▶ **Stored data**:
%%
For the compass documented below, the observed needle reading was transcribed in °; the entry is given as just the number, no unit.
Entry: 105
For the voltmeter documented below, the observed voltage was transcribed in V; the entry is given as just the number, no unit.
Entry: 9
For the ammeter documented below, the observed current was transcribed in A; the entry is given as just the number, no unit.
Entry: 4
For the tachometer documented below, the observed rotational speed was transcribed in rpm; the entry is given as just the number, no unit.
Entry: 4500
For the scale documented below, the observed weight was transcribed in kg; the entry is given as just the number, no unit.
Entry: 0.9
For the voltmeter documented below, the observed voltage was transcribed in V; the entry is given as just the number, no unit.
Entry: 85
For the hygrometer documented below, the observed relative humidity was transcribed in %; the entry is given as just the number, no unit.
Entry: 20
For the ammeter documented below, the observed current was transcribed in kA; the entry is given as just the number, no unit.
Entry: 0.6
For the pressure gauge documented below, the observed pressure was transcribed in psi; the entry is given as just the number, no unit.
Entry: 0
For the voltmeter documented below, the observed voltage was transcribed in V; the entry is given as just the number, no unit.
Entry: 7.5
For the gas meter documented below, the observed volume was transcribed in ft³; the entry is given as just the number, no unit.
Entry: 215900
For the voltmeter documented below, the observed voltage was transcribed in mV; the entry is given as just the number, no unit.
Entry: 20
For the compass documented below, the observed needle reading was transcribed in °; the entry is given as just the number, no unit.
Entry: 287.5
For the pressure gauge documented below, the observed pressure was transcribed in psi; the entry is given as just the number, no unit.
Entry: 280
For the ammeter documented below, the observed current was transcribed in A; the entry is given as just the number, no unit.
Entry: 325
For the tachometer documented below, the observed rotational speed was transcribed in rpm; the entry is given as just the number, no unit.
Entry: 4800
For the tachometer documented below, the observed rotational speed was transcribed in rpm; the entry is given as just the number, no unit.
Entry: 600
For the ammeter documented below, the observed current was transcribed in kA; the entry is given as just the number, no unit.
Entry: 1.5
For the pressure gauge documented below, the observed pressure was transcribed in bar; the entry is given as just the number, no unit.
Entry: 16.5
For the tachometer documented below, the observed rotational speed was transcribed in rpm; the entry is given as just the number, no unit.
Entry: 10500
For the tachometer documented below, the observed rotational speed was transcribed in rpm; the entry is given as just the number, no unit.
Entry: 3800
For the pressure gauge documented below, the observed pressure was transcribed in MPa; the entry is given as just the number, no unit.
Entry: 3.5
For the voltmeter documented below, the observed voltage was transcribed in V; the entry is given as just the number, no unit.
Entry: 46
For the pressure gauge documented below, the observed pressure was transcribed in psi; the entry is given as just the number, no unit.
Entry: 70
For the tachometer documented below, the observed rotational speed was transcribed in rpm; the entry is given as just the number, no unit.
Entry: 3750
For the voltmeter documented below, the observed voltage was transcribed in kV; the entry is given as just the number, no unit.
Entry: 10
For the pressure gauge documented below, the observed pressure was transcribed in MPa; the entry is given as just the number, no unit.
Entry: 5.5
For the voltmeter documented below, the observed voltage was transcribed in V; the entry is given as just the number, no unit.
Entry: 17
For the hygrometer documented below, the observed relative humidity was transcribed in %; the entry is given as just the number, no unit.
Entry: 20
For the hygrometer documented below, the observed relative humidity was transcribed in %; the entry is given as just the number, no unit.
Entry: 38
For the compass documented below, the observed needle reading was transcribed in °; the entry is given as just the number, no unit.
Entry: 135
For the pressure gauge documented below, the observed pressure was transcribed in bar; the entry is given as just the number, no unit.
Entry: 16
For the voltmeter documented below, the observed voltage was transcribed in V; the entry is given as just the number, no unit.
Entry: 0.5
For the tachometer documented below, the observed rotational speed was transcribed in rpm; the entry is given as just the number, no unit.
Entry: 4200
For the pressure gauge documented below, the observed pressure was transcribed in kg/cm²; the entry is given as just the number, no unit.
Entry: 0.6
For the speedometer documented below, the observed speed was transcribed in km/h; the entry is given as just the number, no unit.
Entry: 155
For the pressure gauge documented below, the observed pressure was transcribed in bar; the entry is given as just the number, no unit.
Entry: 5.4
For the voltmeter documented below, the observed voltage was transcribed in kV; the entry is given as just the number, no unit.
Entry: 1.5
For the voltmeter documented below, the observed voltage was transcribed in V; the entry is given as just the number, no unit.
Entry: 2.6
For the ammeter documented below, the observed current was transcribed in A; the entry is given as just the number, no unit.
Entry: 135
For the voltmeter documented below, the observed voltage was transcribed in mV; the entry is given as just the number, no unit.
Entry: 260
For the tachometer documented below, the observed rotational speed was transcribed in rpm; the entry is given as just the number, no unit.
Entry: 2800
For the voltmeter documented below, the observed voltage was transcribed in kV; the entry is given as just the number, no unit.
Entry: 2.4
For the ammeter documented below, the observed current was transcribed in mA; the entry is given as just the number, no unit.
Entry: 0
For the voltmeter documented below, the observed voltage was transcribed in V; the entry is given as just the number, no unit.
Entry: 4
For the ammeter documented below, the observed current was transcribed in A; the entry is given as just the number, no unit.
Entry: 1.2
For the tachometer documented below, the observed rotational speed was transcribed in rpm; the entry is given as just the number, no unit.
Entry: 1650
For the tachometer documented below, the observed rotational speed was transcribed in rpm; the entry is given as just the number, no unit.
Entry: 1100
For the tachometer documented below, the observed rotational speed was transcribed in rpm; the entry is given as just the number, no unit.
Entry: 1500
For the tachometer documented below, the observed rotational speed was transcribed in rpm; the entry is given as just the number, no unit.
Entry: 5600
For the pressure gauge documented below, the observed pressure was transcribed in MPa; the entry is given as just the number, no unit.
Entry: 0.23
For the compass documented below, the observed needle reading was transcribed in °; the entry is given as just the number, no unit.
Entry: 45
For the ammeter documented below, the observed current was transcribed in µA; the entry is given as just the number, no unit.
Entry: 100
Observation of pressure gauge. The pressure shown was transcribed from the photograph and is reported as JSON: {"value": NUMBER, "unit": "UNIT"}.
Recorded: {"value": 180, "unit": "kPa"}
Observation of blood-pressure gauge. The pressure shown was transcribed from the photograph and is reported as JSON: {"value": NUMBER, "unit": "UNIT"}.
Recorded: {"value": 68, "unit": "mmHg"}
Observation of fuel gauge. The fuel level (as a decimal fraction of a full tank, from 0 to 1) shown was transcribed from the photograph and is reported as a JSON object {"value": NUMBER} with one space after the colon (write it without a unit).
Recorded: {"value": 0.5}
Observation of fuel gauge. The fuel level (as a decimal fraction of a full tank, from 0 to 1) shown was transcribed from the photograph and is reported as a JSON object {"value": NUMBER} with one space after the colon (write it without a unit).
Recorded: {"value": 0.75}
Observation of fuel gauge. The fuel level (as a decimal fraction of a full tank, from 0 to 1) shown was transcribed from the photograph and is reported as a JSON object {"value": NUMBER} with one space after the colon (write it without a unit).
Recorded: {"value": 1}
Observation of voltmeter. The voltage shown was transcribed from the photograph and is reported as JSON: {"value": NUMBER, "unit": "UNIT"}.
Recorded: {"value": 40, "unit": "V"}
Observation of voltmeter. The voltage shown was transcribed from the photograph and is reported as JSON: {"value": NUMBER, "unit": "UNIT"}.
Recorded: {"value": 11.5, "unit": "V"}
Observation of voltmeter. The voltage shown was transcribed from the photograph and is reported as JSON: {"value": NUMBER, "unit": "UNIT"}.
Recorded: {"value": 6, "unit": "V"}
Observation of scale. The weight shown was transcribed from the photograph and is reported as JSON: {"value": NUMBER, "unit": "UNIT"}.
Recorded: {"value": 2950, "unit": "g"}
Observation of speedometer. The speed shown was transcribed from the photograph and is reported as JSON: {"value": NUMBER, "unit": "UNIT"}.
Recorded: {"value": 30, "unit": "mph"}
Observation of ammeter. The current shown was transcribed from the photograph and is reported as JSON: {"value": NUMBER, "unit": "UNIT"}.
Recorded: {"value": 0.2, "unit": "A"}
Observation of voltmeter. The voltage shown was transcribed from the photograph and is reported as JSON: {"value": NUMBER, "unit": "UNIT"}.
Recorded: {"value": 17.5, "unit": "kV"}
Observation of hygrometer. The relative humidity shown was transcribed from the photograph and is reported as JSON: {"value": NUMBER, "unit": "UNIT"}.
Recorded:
%%
Please select every line of the data above that contains the word "scale", treating uppercase and lowercase as different.

For the scale documented below, the observed weight was transcribed in kg; the entry is given as just the number, no unit.
Observation of scale. The weight shown was transcribed from the photograph and is reported as JSON: {"value": NUMBER, "unit": "UNIT"}.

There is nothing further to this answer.